Faizan Mustafa is an Indian academic and legal scholar. He is the former Vice-Chancellor of NALSAR University of Law, Hyderabad and the founding V.C. of National Law University Odisha (NLUO). He sits on the board of directors of technology incubator, the T-Hub. Most recently, he was the Vice-Chancellor at Chanakya National Law University, Patna.

==Education==
He had graduated from Aligarh Muslim University in History and Law and later LL.M with distinction from Aligarh Muslim University. He has his doctorate in Copyright Law and a diploma from International Institute of Human Rights on International and Comparative Human Rights Law.

==Career==
Before taking charge as VC of National Academy of Legal Studies and Research (NALSAR) Hyderabad, he was the founding Vice-Chancellor of National Law University Odisha (NLUO), located at Cuttack, Odisha. He is also a former director of KIIT School of Law. Currently, he is the Vice Chancellor of Chanakya National Law University (CNLU) Patna.

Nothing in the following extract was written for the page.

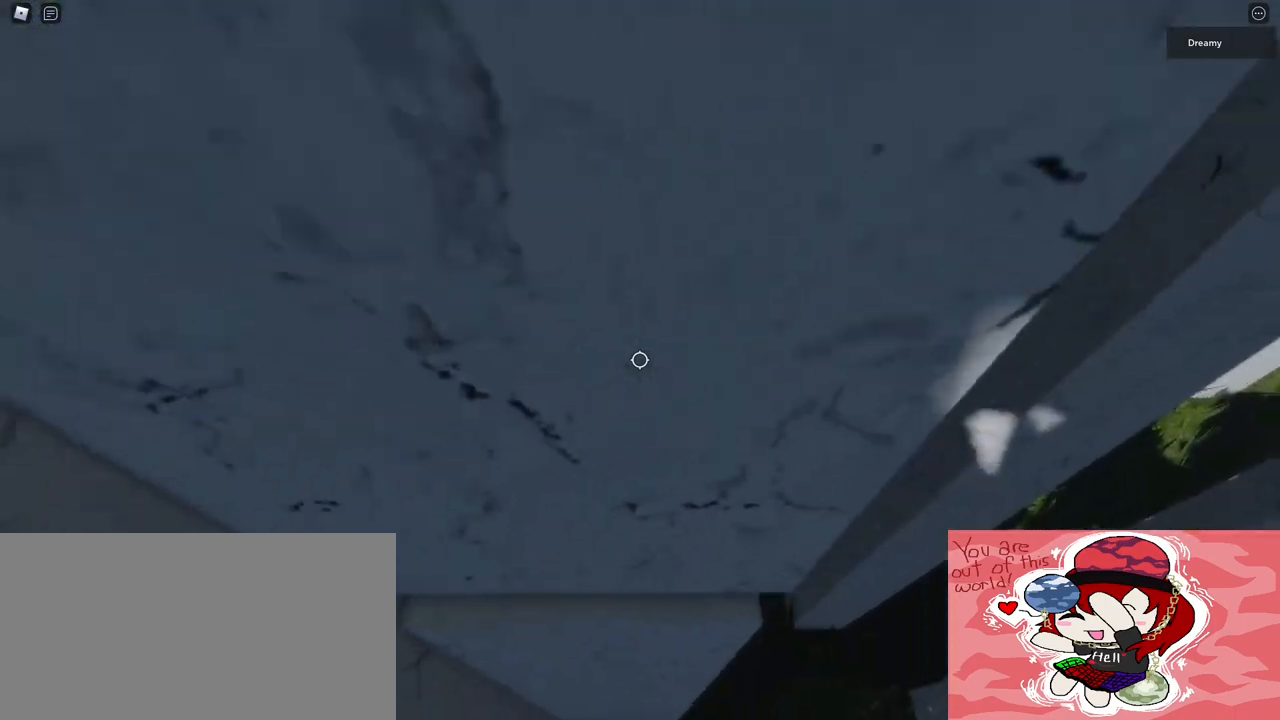
{"keys": [], "mouse": [], "events": [[200, "d", "down"], [200, "w", "down"], [317, "d", "up"], [317, "w", "up"]]}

Besides teaching and research works in the field of law, he has also authored several books and plenty of papers in national and international journals. He has been credited to explore new areas such as HIV law.
His article on religious freedom was quoted by the Supreme Court in the Sabarimala Judgement (2018).

He runs a Youtube channel with the name of Legal Awareness Web Series where he explains contemporary legal issues in simple Hindustani. He appears frequently on NDTV as a legal expert. He is a regular columnist for The Indian Express and The Hindu.

==Awards and honors==
Mustafa is one of the most respected and internationally acclaimed legal scholar of India. He was awarded Renne Cassin Gold Medal of International Institute of Human Rights, Strasbourg, France in 1999. In 2009 he won Shah Waliullah International Award of Institute of Objective Studies, New Delhi for his paper on Constitutionalism in Islamic Perspective. He won the SAARC’s prestigious Best Law Teacher Award in 2014. A high-powered jury conferred this award on Mustafa, which was announced by N.R. Madhav Menon and Mr. Lalit Bhasin, President of Indian Law Firms.